Ne değişti de Cumhurbaşkanı Erdoğan, Sisi ve Esad’la ilişkileri normalleştirmek istiyor?
Sisi hâlâ darbeci değil mi?
Zalim değil mi?
Sisi Mısır iç politikasında veya Türkiye’ye yaklaşımında olumlu yönde bir politika değişikliğine mi gitti?
Bu soruların tümünün yanıtı “hayır”dır.
Elbette Türkiye’nin komşularıyla iyi ilişkiler içinde olması esas olmalıdır. Mısır’la da Suriye’yle de, İsrail’le de, Irak’la da, İran’la da.
Ancak AK Parti iktidarı bunu esas almadı.
Atatürk’ün “yurtta barış, dünyada barış” ilkesini pasif bulduğunu açıkladı ve pro-aktif dış politikaya geçeceğini ilan etti. Bu politikasının sonucunda Suriye, Mısır ve İsrail ilişkilerini bozdu.
Sonuçta bölgede yalnız kalan Türkiye oldu. Hatta bu durumu iktidar “değerli yalnızlık” diyerek olumlu bir durummuş gibi kamuoyuna aktardı.
Şimdi ise Sisi’yle ve Esad’la iyi ilişkiler kurmak istiyor.
Tabii burada geçen on senede Türkiye’nin ödediği bedeli anımsatmak ve “madem on sene sonra barışılacaktı, on yıldır neden ağır bir maliyet ödendi” sorusunu da sormak gerekir.
Türkiye’nin Sisi’yi reddetmesinden sonra Türkiye Doğu Akdeniz’deki doğal kaynak arama-çıkarma faaliyetlerinin dışında kaldı.
Mısır, Güney Kıbrıs ve Yunanistan arasında Türkiye’ye karşı işbirliği gelişti.

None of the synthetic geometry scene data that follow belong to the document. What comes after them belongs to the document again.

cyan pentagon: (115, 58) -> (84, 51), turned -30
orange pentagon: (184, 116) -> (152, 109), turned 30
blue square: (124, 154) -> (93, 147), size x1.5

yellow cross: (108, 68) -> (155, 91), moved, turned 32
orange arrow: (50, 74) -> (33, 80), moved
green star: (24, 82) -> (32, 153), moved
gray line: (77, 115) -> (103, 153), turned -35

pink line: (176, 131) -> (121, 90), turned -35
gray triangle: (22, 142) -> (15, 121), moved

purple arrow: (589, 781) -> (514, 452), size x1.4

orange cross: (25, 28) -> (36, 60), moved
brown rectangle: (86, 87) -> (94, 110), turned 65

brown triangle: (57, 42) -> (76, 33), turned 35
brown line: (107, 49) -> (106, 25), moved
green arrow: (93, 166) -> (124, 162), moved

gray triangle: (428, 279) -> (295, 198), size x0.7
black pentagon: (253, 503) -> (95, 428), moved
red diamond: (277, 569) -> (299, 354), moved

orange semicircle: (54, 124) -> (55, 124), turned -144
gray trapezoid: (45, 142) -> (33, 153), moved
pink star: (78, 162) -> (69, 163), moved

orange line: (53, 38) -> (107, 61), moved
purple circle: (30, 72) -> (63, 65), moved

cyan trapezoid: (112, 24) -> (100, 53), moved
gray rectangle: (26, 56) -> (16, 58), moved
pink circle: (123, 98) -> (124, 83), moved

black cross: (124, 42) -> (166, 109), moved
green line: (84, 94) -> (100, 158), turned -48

Mısır’la ticaret ilişki kesildi.
Mısır, Güney Kıbrıs, Yunanistan, Akdeniz’de ortak askeri tatbikat yaptılar.
Türkiye Akdeniz’de doğal gaz ve petrol aramalarına başlamıştı, bunu durdurmak zorunda kaldı. Arama gemileri limanlara çekildi.

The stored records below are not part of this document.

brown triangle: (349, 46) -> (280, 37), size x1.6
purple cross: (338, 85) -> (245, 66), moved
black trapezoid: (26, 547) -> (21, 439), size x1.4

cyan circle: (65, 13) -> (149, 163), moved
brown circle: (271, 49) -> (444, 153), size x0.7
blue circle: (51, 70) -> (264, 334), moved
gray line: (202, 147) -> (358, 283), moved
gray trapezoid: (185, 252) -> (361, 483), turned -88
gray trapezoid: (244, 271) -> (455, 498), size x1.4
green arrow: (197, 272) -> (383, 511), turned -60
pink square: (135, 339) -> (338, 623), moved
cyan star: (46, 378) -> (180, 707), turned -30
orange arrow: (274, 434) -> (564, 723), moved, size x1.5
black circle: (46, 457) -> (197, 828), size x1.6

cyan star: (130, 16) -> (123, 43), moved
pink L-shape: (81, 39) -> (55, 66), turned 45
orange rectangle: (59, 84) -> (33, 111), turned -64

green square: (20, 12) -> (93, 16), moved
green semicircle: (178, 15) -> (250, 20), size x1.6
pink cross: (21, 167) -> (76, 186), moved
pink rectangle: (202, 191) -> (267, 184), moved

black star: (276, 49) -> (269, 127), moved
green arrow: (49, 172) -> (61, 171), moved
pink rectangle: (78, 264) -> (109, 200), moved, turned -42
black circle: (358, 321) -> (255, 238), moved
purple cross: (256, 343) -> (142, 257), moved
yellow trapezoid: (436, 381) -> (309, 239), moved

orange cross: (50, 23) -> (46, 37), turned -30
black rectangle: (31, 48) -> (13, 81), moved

Suriye’de Esad karşıtı güçleri destekleyen, Müslüman Kardeşler çizgisinde bir iktidar oluşmasını arzu eden Türkiye bir sonuç alamadı.
ABD, Suriye’nin kuzeyine yerleşti, petrol kaynaklarına el koydu ve PKK’ya bir devletçik kurdu. Binlerce TIR silah ve mühimmat verdi. PKK-YPG’lileri askeri olarak eğitti, mezuniyet törenlerine ABD’li generaller katıldı.
Rusya da Suriye’nin güneyine yerleşti. Suriye hava sahasını kontrolüne aldı. Güneydeki doğal kaynakları işletmeye başladı.
Türkiye ise milyonlarca Suriyeliyi ülkeye aldı. Yüzbinlercesinin Türkiye-Suriye sınırının Suriye tarafında bakımlarını üstlenerek milyonlarca dolar harcamaya başladı.
Aynı şekilde Türkiye’deki Suriyeliler için yılda 60 milyar dolar harcandığı duyuruldu.
Türkiye’deki Suriyelilere maddi yardım yapılıyor bedava sağlık hizmeti veriliyor, işyeri açanlardan vergi alınmıyor.
Suriye nüfusunun neredeyse yarısına Türkiye bakıyor. Bu harcamalar Türkiye ekonomisindeki krizi besleyen önemli bir faktör haline geldi.
İktidarın şu haklı soruya yanıt vermesi gerekiyor:
“Madem sonuçta barışacaktık, on yıldır bu faturayı niye ödedik?”